*** Opening Excerpted passage ***

# DR. Kilmers Swamp Root bottle



## Tyler0212 (Jan 22, 2021)

Hey, I recently dug up this old bottle. Wondering if there’s much value or if it is a sought after piece at all. Thanks.


----------



## Nickneff (Jan 22, 2021)

Tyler0212 said:


> Hey, I recently dug up this old bottle. Wondering if there’s much value or if it is a sought after piece at all. Thanks.View attachment 217553View attachment 217554View attachment 217555View attachment 217556


I always have like the dr. Kilmer's I think they're the neatest looking bottles also a really neat bottle is is a hoods they're cool too but as far as value the value on them is not very high


----------



## nhpharm (Jan 22, 2021)

We dig a lot of them in Texas.  Maybe worth $5 or so.  Watch for the heart or lung ones...

*** Closing Excerpted passage ***
*** Opening Supplied material ***

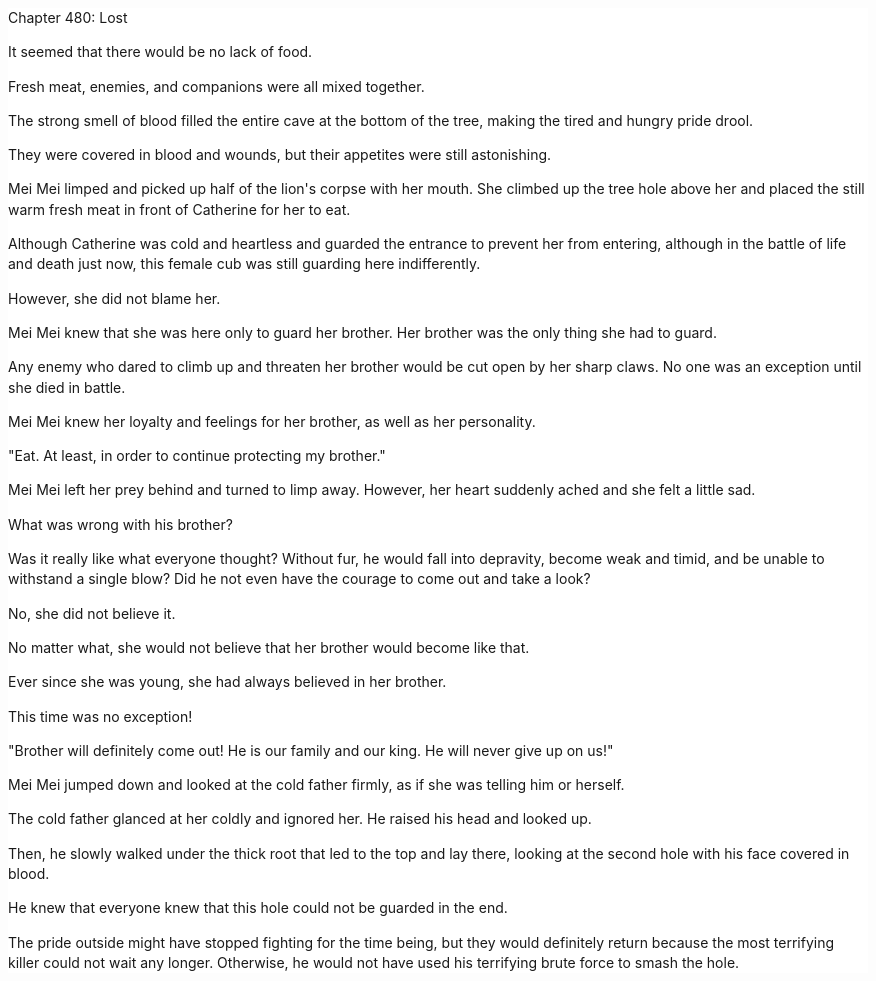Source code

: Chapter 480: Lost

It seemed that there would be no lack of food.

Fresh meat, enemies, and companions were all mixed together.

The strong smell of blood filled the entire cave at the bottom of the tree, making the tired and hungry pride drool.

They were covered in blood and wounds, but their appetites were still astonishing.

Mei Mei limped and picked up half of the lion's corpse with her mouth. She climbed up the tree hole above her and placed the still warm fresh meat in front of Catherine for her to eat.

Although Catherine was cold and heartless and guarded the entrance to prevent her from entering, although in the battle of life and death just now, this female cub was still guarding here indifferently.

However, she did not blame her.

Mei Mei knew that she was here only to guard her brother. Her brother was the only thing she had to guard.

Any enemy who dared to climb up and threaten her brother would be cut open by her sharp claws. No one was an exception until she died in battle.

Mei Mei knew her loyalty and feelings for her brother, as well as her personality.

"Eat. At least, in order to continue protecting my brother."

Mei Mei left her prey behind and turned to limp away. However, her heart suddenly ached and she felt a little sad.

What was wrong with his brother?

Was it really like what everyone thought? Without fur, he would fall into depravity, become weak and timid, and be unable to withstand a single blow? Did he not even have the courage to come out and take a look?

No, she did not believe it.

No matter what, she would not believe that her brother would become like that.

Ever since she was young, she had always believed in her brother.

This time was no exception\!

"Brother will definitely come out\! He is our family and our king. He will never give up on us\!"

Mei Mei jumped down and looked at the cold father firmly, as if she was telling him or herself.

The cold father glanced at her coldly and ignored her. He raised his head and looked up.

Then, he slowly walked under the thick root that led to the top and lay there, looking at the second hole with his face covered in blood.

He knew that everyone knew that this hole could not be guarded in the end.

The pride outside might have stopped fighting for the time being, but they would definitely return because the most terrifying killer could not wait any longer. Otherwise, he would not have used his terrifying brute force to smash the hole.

*** Closing Supplied material ***

### Work item A:
Answer these from the Swamp Root bottle thread:
(i) How did the original poster obtain the bottle?
(ii) In which state does nhpharm say many of these bottles are dug?
(iii) What dollar value does nhpharm estimate for one?
### Work item B:
From the Swamp Root bottle thread, quote the passage starting at "# DR. Kilmers" and ending at "Nickneff (Jan 22, 2021)".

### Response A:
(i) They dug it up.
(ii) Texas.
(iii) Maybe $5 or so.

### Response B:
# DR. Kilmers Swamp Root bottle



## Tyler0212 (Jan 22, 2021)

Hey, I recently dug up this old bottle. Wondering if there’s much value or if it is a sought after piece at all. Thanks.


----------



## Nickneff (Jan 22, 2021)